*The data*
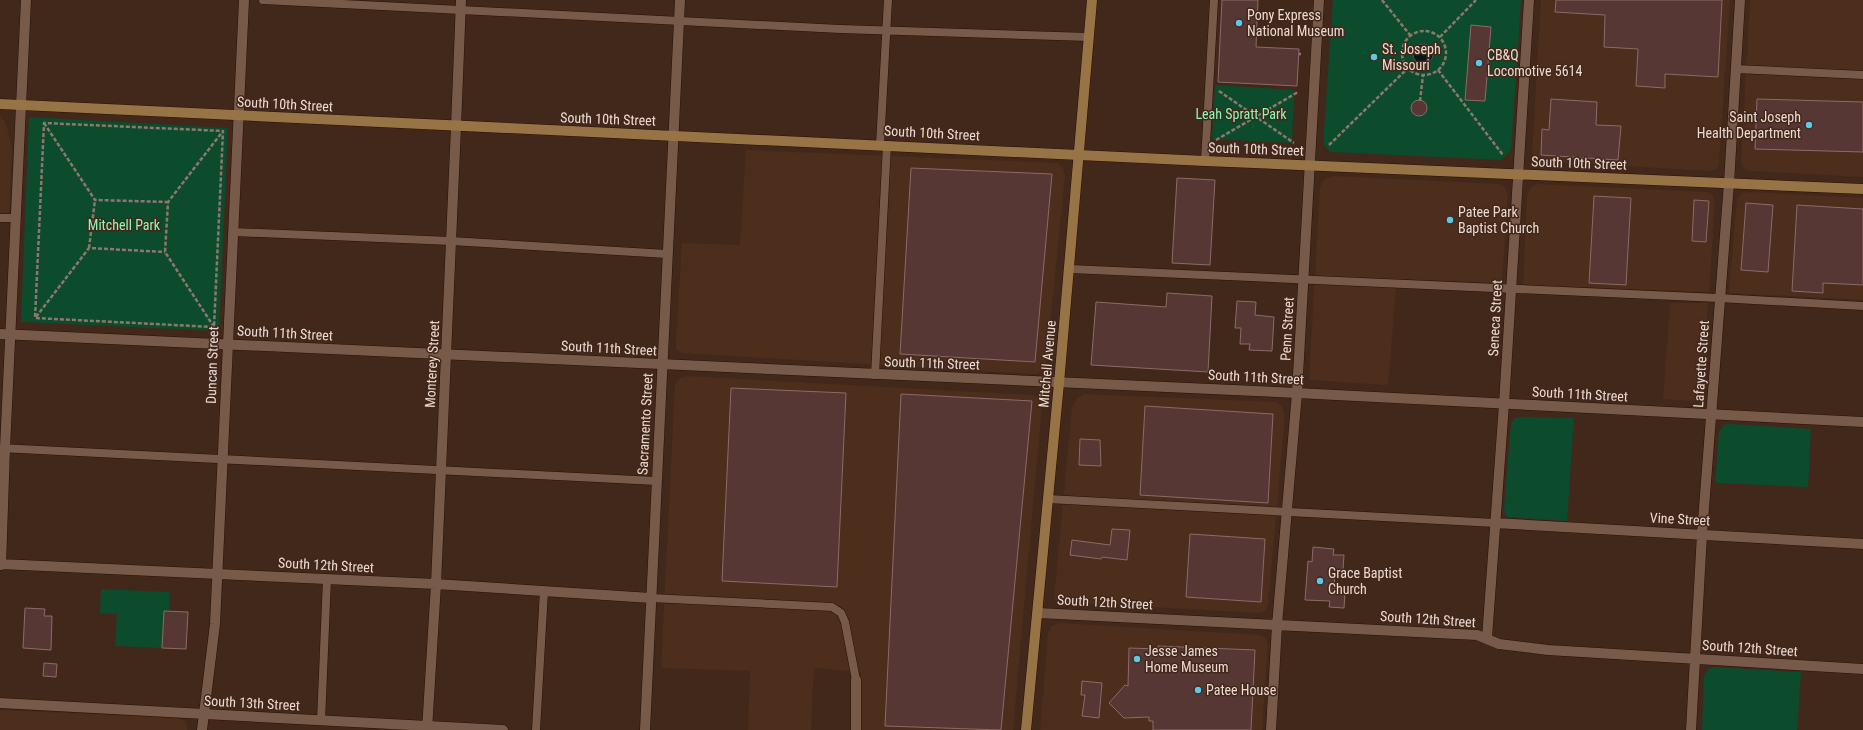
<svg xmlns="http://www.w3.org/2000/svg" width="1863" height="730" viewBox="0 0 1863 730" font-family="'Roboto Condensed',sans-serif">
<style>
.built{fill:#4d2d1c}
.green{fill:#0d4b2d}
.water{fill:#08171b;stroke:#4c5252}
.building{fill:#573734;stroke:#8d6a66}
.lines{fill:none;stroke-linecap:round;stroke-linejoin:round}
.service-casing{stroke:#281004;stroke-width:9}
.minor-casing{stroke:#281004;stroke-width:11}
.tertiary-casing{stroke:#281004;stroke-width:11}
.secondary-casing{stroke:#281004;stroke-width:11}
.path{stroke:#8e786d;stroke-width:2.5;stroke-dasharray:4 2;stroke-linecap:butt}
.service{stroke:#785a4b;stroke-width:8}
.minor{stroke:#785a4b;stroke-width:10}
.tertiary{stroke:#785a4b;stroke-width:10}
.secondary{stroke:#967446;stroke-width:10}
.poi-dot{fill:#5bc8e6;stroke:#42281b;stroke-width:1.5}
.labels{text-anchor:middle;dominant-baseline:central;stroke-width:3;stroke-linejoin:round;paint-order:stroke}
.poi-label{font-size:14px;fill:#ecdad2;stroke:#42281b;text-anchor:start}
.street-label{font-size:14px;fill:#ecdad2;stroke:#42281b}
.park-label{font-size:14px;fill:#87fab8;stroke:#42281b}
</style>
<rect width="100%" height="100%" fill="#42281b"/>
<!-- built -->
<path class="built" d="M 1541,0 L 1730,0 L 1719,164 L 1716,169 L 1711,171 L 1538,161 L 1534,158 L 1532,153 Z
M 1750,0 L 1863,0 L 1863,177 L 1750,171 L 1745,169 L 1741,162 Z
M 0,115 L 6,123 L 12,149 L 9,214 L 0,214 Z
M 746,150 L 1057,163 L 1063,168 L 1065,176 L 1046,366 L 1043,371 L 1036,374 L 681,353 L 676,349 L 676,342 L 682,243 L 740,245 Z
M 1333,176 L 1500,184 L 1505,187 L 1508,194 L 1502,283 L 1397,279 L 1388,385 L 1309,380 L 1320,187 L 1324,180 Z
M 1536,184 L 1707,192 L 1713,195 L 1715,202 L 1709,292 L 1523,285 L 1527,197 L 1530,188 Z
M 1751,192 L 1863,198 L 1863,300 L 1729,293 L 1737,199 L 1742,193 Z
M 1670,303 L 1708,303 L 1702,394 L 1698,399 L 1692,401 L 1663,399 Z
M 686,376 L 1033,395 L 1040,398 L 1042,406 L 1013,730 L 860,730 L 861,672 L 814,668 L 811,730 L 748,730 L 750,671 L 661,668 L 675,385 L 679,379 Z
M 1084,394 L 1276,402 L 1282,406 L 1285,416 L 1268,605 L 1265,611 L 1260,613 L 1058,602 L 1054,598 L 1072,407 L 1077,398 Z
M 1059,623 L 1261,635 L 1266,638 L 1268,646 L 1262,730 L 1040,730 L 1048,633 L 1051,626 Z
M 0,710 L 177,718 L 184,720 L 187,727 L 187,730 L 0,730 Z"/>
<!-- green -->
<path class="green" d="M 1333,0 L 1521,0 L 1511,150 L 1502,160 L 1330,152 L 1323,144 Z
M 1215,85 L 1294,90 L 1292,143 L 1212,139 Z
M 29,117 L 228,128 L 219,331 L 21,322 Z
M 1521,417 L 1574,418 L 1567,521 L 1508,517 L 1505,514 L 1504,508 L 1511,424 L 1515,418 Z
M 1729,424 L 1811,429 L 1808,487 L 1715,483 L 1719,432 L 1724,425 Z
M 101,589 L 170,592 L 169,611 L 164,611 L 162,648 L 115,646 L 117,614 L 100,613 Z
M 1713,667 L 1801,672 L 1797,730 L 1702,730 L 1704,676 L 1708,670 Z"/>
<!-- water -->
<path class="water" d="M1413 54a10 10 0 1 1 20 0a10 10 0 1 1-20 0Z"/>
<!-- building -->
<path class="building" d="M 1222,0 L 1258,0 L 1256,47 L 1299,49 L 1297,86 L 1218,82 Z
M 1556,0 L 1722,0 L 1718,77 L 1665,74 L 1665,88 L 1636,86 L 1638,49 L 1604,47 L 1605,15 L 1555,12 Z
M 1471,25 L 1491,27 L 1485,101 L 1465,100 Z
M 1551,99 L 1597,102 L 1596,125 L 1621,126 L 1618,160 L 1541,155 L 1542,129 L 1549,130 Z
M 1757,99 L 1863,102 L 1863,152 L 1755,149 Z
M1411 108a8 8 0 1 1 16 0a8 8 0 1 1-16 0Z
M 911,168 L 1052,174 L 1035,362 L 900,354 Z
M 1177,178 L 1215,180 L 1210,265 L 1172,263 Z
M 1594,196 L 1631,198 L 1626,285 L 1589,283 Z
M 1694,200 L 1709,201 L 1706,242 L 1692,241 Z
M 1746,203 L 1773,205 L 1768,272 L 1741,270 Z
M 1797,205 L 1863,209 L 1863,285 L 1823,283 L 1823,293 L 1792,291 Z
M 1167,293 L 1212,296 L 1208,372 L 1091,365 L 1096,302 L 1166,307 Z
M 1237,301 L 1256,302 L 1255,315 L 1274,317 L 1272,351 L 1249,350 L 1250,344 L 1240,344 L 1241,328 L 1235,328 Z
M 731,388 L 846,393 L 837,587 L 722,581 Z
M 901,394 L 1032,401 L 1001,730 L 885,726 Z
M 1145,406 L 1273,414 L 1268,503 L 1140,495 Z
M 1080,439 L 1100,440 L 1101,466 L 1079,465 Z
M 1112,529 L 1130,530 L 1127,560 L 1102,557 L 1101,559 L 1070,555 L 1072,540 L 1110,545 Z
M 1190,534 L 1265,539 L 1261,602 L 1186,597 Z
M 1313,547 L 1334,549 L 1333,555 L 1344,555 L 1343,570 L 1335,570 L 1334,592 L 1345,592 L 1344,608 L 1329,607 L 1330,601 L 1305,600 L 1308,561 L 1312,562 Z
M 25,608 L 45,609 L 44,616 L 52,616 L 51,650 L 23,648 Z
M 164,611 L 188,612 L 186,649 L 162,648 Z
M 1158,646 L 1255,650 L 1251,730 L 1153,730 L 1153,721 L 1149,721 L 1149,717 L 1124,718 L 1109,703 L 1125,685 L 1128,686 L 1129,648 L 1158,649 Z
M 44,663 L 57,664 L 56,677 L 43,676 Z
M 1082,681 L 1102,683 L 1099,718 L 1082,716 L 1085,695 L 1081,695 Z"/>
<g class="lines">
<!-- service casing -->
<g class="service-casing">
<path id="service" d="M 263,0 L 840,29 L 1089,37
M 1736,69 L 1863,75
M 880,145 L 888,0
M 1205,161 L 1214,0
M 0,218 L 16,218
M 233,232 L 451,241 L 667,254
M 1070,269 L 1719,298 L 1863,306
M 875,375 L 887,145
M 0,448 L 656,481
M 1048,499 L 1495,523
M 651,598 L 832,607 L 841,613 L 845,622 L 856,680
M 321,721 L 327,579
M 536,730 L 544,591"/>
</g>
<!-- minor casing -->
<g class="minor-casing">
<path id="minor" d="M 1495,523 L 1863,544
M 0,564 L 436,584 L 651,598
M 1,565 L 5,448 L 21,106
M 1038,613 L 1477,635 L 1499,644 L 1548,650 L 1863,669
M 1487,638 L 1504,404 L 1529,0
M 0,703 L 503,730
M 427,730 L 436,584 L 456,127
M 645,730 L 680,0
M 856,730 L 856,680
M 1271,730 L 1277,625 L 1297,393 L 1319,0
M 1691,730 L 1702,534 L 1729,183 L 1740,0"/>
</g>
<!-- tertiary casing -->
<g class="tertiary-casing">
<path id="tertiary" d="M 21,106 L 26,0
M 456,127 L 461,0
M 0,334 L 1297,393 L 1863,422
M 202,730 L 215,624 L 244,0"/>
</g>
<!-- secondary casing -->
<g class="secondary-casing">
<path id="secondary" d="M 0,104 L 1205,161 L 1863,189
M 1026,730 L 1059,383 L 1092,0"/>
</g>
<!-- path -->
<path class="path" d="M 1382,0 L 1410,35
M1402 53a22 22 0 1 1 44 0a22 22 0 1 1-44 0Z
M 1440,37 L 1476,0
M 1299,54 L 1301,54
M 1438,70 L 1503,155
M 1219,91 L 1294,143
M 1420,101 L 1423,75
M 44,123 L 95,200 L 168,202
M 1216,140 L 1298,92
M 1329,145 L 1408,68
M 89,248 L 95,200
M 36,317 L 89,248 L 165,252
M 214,327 L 165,252 L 168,202 L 223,131 L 214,327 L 35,318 L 44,123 L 223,131"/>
<!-- service -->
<use href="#service" class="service"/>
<!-- minor -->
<use href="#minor" class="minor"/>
<!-- tertiary -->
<use href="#tertiary" class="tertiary"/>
<!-- secondary -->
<use href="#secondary" class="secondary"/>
</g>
<!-- markers -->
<g class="poi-dot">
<circle cx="1239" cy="23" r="4"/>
<circle cx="1374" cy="57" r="4"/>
<circle cx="1479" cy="63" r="4"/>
<circle cx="1809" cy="125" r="4"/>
<circle cx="1450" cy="220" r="4"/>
<circle cx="1320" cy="581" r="4"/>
<circle cx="1137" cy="659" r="4"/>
<circle cx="1198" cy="690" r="4"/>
</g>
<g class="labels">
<!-- poi labels -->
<g class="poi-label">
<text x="1247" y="15">Pony Express<tspan x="1247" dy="16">National Museum</tspan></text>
<text x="1382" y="49">St. Joseph<tspan x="1382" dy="16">Missouri</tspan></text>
<text x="1487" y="55">CB&amp;Q<tspan x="1487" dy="16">Locomotive 5614</tspan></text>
<text x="1801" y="117" text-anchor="end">Saint Joseph<tspan x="1801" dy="16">Health Department</tspan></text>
<text x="1458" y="212">Patee Park<tspan x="1458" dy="16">Baptist Church</tspan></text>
<text x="1328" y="573">Grace Baptist<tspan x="1328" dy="16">Church</tspan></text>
<text x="1145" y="651">Jesse James<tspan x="1145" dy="16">Home Museum</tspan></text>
<text x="1206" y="690">Patee House</text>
</g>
<!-- street labels -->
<g class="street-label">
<text transform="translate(285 104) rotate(3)">South 10th Street</text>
<text transform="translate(608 119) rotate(2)">South 10th Street</text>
<text transform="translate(932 133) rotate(3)">South 10th Street</text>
<text transform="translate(1256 149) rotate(2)">South 10th Street</text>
<text transform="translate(1579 163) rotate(2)">South 10th Street</text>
<text transform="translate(1495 318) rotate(-87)">Seneca Street</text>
<text transform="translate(1287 329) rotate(-87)">Penn Street</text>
<text transform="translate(285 333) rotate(3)">South 11th Street</text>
<text transform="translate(609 348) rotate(3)">South 11th Street</text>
<text transform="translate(932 363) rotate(2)">South 11th Street</text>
<text transform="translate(432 364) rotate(-87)">Monterey Street</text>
<text transform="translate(1047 364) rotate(-85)">Mitchell Avenue</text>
<text transform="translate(1701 364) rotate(-86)">Lafayette Street</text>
<text transform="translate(212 365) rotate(-88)">Duncan Street</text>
<text transform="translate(1256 377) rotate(3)">South 11th Street</text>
<text transform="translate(1580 394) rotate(3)">South 11th Street</text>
<text transform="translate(645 424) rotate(-87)">Sacramento Street</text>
<text transform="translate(1680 519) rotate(3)">Vine Street</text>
<text transform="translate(326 565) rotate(3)">South 12th Street</text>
<text transform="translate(1105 602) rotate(3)">South 12th Street</text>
<text transform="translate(1428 619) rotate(4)">South 12th Street</text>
<text transform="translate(1750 648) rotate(4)">South 12th Street</text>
<text transform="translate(252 703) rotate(3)">South 13th Street</text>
</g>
<!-- park labels -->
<g class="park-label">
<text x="1241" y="114">Leah Spratt Park</text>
<text x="124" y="225">Mitchell Park</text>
</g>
</g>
</svg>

*Task item*
For the lines above, output exactly those from the line containing "M 1048,499 L 1495,523" through the line containing "M 44,123 L 95,200 L 168,202", and skip the others.

*Answer box*
M 1048,499 L 1495,523
M 651,598 L 832,607 L 841,613 L 845,622 L 856,680
M 321,721 L 327,579
M 536,730 L 544,591"/>
</g>
<!-- minor casing -->
<g class="minor-casing">
<path id="minor" d="M 1495,523 L 1863,544
M 0,564 L 436,584 L 651,598
M 1,565 L 5,448 L 21,106
M 1038,613 L 1477,635 L 1499,644 L 1548,650 L 1863,669
M 1487,638 L 1504,404 L 1529,0
M 0,703 L 503,730
M 427,730 L 436,584 L 456,127
M 645,730 L 680,0
M 856,730 L 856,680
M 1271,730 L 1277,625 L 1297,393 L 1319,0
M 1691,730 L 1702,534 L 1729,183 L 1740,0"/>
</g>
<!-- tertiary casing -->
<g class="tertiary-casing">
<path id="tertiary" d="M 21,106 L 26,0
M 456,127 L 461,0
M 0,334 L 1297,393 L 1863,422
M 202,730 L 215,624 L 244,0"/>
</g>
<!-- secondary casing -->
<g class="secondary-casing">
<path id="secondary" d="M 0,104 L 1205,161 L 1863,189
M 1026,730 L 1059,383 L 1092,0"/>
</g>
<!-- path -->
<path class="path" d="M 1382,0 L 1410,35
M1402 53a22 22 0 1 1 44 0a22 22 0 1 1-44 0Z
M 1440,37 L 1476,0
M 1299,54 L 1301,54
M 1438,70 L 1503,155
M 1219,91 L 1294,143
M 1420,101 L 1423,75
M 44,123 L 95,200 L 168,202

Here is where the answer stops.